Your task
Reproduce only the lines running from the line with "Every Community Up for Retirement" to the line with "you might want to know about how the SECURE", renaming "provisions" to "clauses" and keeping everything else unchanged.

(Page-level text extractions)
· · · · ·
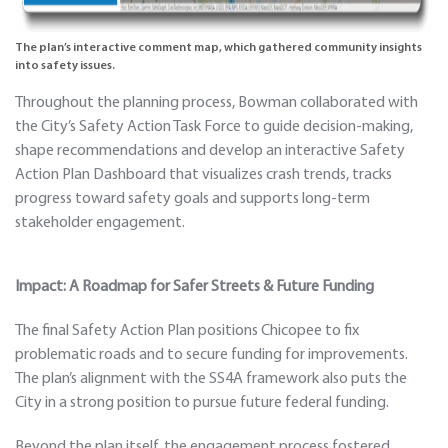
The plan’s interactive comment map, which gathered community insights
into safety issues.
Throughout the planning process, Bowman collaborated with
the City’s Safety Action Task Force to guide decision-making,
shape recommendations and develop an interactive Safety
Action Plan Dashboard that visualizes crash trends, tracks
progress toward safety goals and supports long-term
stakeholder engagement.
Impact: A Roadmap for Safer Streets & Future Funding
The final Safety Action Plan positions Chicopee to fix
problematic roads and to secure funding for improvements.
The plan’s alignment with the SS4A framework also puts the
City in a strong position to pursue future federal funding.
Beyond the plan itself, the engagement process fostered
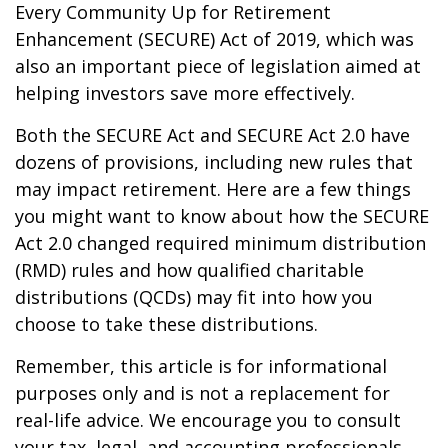
Every Community Up for Retirement
Enhancement (SECURE) Act of 2019, which was
also an important piece of legislation aimed at
helping investors save more effectively.
Both the SECURE Act and SECURE Act 2.0 have
dozens of provisions, including new rules that
may impact retirement. Here are a few things
you might want to know about how the SECURE
Act 2.0 changed required minimum distribution
(RMD) rules and how qualified charitable
distributions (QCDs) may fit into how you
choose to take these distributions.
Remember, this article is for informational
purposes only and is not a replacement for
real-life advice. We encourage you to consult
your tax, legal, and accounting professionals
· · · · ·
Answer below
Every Community Up for Retirement
Enhancement (SECURE) Act of 2019, which was
also an important piece of legislation aimed at
helping investors save more effectively.
Both the SECURE Act and SECURE Act 2.0 have
dozens of clauses, including new rules that
may impact retirement. Here are a few things
you might want to know about how the SECURE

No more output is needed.